▶ _WHAT YOU ARE ASKED TO DO_: Once you have checked the records that follow, state how many of their lines hold "temp", giving the number only.

Design files in plain text

= Beginning of Section =

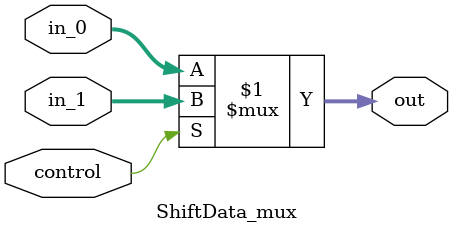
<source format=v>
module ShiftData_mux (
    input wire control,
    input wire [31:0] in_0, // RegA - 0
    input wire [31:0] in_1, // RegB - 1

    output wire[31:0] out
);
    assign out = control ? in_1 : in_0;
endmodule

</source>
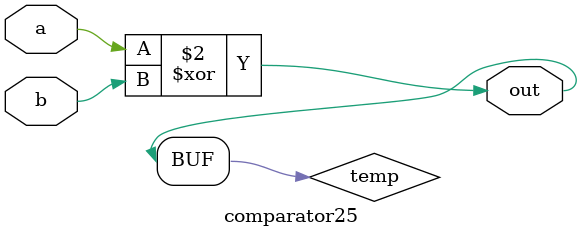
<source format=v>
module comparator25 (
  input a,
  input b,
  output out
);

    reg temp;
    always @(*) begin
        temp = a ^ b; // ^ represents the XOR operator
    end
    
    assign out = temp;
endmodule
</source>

= End of Section =

▶ _SOLUTION BELOW_: 3